Clinical Report: Video-Based Semantic Embeddings for Automated Recognition of Emotions
Overview
This study presents a novel automated emotion recognition system utilizing a large corpus of authentic facial expressions from psychotherapy sessions. The model demonstrates strong alignment with human annotations and effective recognition of key emotions such as joy, sadness, and fear.
Background
Accurate emotion recognition is crucial in clinical settings, particularly in psychotherapy, where it informs treatment decisions. Traditional methods often rely on acted datasets, which may not capture the complexity of spontaneous emotional expressions. This research aims to enhance emotion recognition through advanced modeling techniques that reflect real-world emotional dynamics.
Data Highlights
Leave-one-out cross-validation yielded a mean z-score of 1.97, indicating strong model performance. External evaluation against the RAVDESS dataset confirmed effective recognition of joy, sadness, and fear.
Key Findings
The model was trained on a large corpus of authentic facial emotion expressions from psychotherapy sessions.

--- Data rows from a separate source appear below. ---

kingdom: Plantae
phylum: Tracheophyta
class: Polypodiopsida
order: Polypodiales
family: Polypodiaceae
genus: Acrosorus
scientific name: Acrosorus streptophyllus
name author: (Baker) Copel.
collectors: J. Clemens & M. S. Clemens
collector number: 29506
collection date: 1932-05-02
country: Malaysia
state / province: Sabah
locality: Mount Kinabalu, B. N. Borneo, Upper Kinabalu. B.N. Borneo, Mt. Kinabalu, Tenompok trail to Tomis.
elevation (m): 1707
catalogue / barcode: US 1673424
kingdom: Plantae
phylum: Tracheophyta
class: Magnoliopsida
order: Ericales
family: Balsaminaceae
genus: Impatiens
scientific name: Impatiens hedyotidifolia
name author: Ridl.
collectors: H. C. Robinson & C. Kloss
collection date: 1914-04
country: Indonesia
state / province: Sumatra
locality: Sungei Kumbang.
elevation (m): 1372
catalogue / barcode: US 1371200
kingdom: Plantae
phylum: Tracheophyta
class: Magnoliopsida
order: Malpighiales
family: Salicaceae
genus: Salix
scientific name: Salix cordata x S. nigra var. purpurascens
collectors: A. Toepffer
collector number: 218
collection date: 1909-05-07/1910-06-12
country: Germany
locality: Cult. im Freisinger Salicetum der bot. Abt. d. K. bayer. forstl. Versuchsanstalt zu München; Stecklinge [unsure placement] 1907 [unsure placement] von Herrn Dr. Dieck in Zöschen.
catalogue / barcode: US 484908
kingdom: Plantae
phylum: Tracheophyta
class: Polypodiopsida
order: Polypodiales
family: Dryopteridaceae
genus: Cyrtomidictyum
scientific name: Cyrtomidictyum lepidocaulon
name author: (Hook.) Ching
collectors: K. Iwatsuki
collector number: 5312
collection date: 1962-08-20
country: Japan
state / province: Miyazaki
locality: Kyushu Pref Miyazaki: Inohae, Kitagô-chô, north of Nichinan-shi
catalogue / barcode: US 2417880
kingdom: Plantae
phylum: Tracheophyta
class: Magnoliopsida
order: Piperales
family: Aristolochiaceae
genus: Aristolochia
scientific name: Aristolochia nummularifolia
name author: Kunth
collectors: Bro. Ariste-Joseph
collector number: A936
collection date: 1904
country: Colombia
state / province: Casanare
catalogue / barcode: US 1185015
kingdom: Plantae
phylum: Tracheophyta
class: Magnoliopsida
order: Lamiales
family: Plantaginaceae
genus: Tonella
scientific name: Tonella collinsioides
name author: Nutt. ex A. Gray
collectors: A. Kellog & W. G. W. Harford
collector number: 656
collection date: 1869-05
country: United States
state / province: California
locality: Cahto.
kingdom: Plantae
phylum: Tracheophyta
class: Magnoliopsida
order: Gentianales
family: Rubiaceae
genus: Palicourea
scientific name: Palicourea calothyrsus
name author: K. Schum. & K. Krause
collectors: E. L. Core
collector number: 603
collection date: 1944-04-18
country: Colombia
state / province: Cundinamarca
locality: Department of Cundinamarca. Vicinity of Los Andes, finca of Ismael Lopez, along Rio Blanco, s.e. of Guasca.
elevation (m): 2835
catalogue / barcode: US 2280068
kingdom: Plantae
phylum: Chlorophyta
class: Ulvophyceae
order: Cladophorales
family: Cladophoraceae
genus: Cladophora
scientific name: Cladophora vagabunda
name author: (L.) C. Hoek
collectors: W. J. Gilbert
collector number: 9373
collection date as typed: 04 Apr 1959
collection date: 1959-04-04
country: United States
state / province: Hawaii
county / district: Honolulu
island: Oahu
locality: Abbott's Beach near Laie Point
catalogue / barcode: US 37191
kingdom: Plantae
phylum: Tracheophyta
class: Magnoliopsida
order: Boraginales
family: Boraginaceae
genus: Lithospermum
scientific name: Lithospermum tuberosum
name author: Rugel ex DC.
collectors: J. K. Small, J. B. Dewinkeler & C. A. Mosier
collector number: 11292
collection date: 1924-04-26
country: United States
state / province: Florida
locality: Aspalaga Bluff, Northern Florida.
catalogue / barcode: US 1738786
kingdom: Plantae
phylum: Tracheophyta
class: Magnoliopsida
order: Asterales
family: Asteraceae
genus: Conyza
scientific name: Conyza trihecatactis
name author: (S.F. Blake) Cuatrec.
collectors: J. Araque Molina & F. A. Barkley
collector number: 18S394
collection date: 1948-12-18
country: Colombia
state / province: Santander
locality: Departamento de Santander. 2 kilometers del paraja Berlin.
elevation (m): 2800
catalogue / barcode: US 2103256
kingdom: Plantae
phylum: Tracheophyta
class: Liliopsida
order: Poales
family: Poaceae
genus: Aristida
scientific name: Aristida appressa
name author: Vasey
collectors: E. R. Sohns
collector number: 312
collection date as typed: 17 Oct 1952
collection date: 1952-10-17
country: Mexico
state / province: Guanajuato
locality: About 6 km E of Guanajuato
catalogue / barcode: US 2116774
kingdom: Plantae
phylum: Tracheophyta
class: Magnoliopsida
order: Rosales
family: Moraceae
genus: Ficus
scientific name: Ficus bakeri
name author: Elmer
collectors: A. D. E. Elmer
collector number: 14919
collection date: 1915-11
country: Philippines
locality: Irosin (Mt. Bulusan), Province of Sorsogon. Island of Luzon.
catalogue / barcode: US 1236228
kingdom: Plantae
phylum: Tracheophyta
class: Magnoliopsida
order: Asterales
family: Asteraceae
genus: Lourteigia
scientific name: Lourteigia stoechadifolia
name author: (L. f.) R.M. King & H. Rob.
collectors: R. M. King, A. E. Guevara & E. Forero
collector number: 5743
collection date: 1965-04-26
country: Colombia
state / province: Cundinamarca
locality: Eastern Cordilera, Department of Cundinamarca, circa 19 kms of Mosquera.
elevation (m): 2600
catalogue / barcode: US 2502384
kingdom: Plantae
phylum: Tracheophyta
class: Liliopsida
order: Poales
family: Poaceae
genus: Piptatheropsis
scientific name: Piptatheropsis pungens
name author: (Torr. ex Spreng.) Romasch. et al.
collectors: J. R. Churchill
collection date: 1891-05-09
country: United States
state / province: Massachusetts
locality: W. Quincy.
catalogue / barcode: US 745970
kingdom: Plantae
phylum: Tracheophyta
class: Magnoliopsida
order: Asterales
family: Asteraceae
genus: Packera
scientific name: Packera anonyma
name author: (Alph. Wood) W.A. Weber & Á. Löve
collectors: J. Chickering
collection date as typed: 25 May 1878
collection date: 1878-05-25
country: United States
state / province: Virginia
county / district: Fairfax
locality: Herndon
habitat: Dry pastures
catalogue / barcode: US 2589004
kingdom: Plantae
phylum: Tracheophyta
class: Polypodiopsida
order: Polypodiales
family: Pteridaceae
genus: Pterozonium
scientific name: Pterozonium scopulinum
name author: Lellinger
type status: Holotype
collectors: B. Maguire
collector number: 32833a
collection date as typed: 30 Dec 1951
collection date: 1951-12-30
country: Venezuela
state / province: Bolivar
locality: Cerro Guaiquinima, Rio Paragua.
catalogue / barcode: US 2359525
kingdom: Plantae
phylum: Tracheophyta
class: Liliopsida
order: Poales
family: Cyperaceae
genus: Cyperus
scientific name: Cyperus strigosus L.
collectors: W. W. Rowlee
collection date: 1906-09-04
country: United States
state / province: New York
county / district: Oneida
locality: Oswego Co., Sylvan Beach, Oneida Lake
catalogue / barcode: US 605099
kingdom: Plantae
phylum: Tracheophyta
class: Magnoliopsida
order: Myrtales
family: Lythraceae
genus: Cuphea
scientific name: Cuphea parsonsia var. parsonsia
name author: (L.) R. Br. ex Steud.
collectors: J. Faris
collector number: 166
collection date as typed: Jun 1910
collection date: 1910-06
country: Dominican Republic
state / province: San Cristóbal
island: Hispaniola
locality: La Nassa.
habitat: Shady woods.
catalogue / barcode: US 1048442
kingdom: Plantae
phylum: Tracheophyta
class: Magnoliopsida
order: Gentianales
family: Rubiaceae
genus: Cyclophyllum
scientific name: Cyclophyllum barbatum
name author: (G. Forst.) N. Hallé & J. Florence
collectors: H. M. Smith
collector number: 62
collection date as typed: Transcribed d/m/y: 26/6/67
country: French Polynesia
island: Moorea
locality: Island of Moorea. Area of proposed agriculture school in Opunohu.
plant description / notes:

Human annotations were embedded in a 768-dimensional semantic space using a fine-tuned German Sentence-BERT model.
Transformer, BILSTM, and deep neural network architectures were employed to map facial landmark features to continuous emotion embeddings.
A back-translation mechanism using cosine similarity was implemented for enhanced interpretability.
The system, named AFFECT, is an open-source pipeline for analyzing emotional expressions in everyday video recordings.
Clinical Implications
The findings suggest that automated emotion recognition systems can provide valuable support in clinical settings by offering objective assessments of patients' emotional states. This may enhance the clinician's ability to tailor interventions based on real-time emotional feedback.
Conclusion
The development of AFFECT represents a significant advancement in automated emotion recognition, with potential applications in clinical practice and beyond.